Directive: Transcribe every record as it stands and set the images aside.

──────── Entries provided ────────

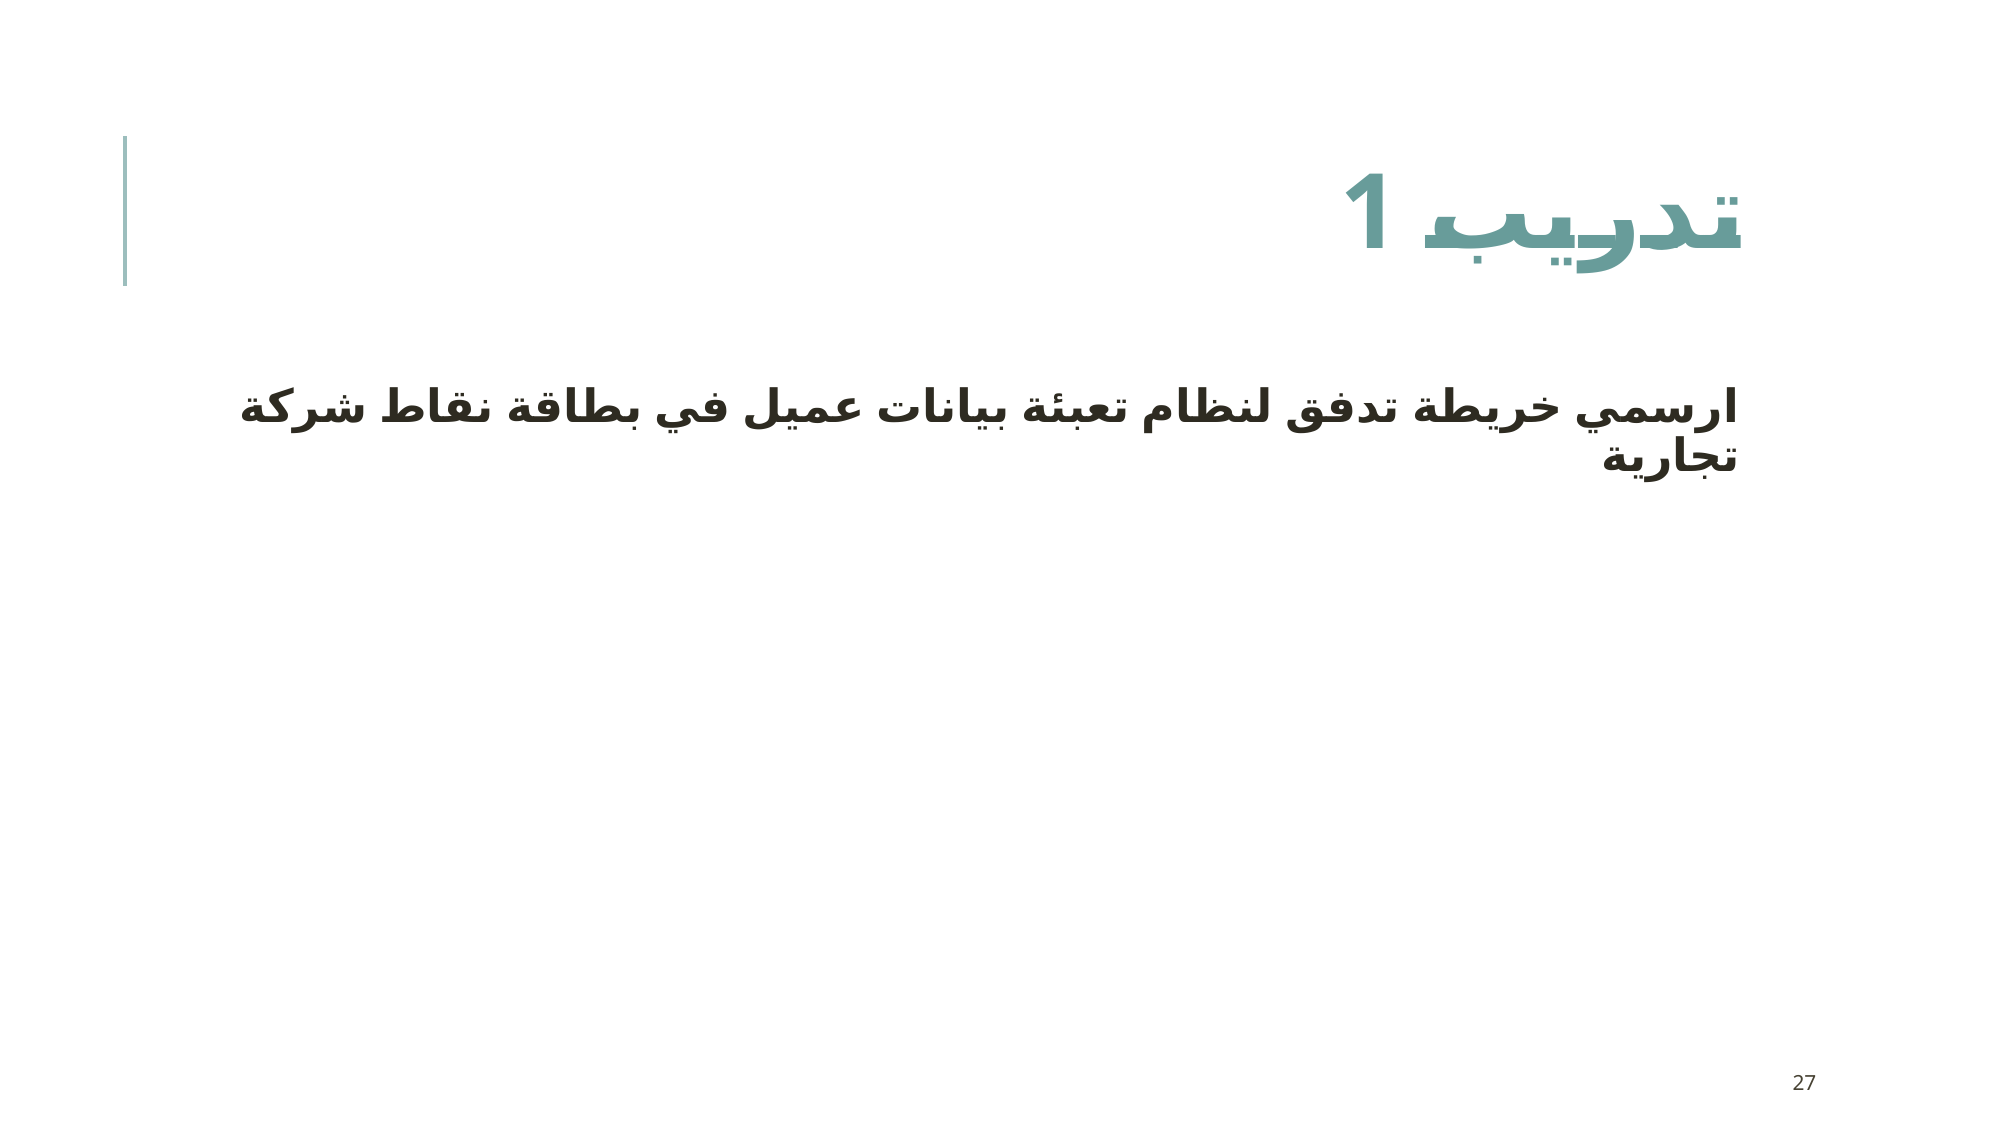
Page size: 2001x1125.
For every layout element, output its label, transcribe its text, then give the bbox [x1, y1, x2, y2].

list ارسمي خريطة تدفق لنظام تعبئة بيانات عميل في بطاقة نقاط شركة تجارية [168, 375, 1763, 1035]
title تدريب 1 [168, 96, 1763, 342]
slide_number 27 [1777, 1061, 1938, 1107]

────────

Written response:
Page size: 2001x1125.
For every layout element, output its label, transcribe its text, then give the bbox [x1, y1, x2, y2].

list ارسمي خريطة تدفق لنظام تعبئة بيانات عميل في بطاقة نقاط شركة تجارية [168, 375, 1763, 1035]
title تدريب 1 [168, 96, 1763, 342]
slide_number 27 [1777, 1061, 1938, 1107]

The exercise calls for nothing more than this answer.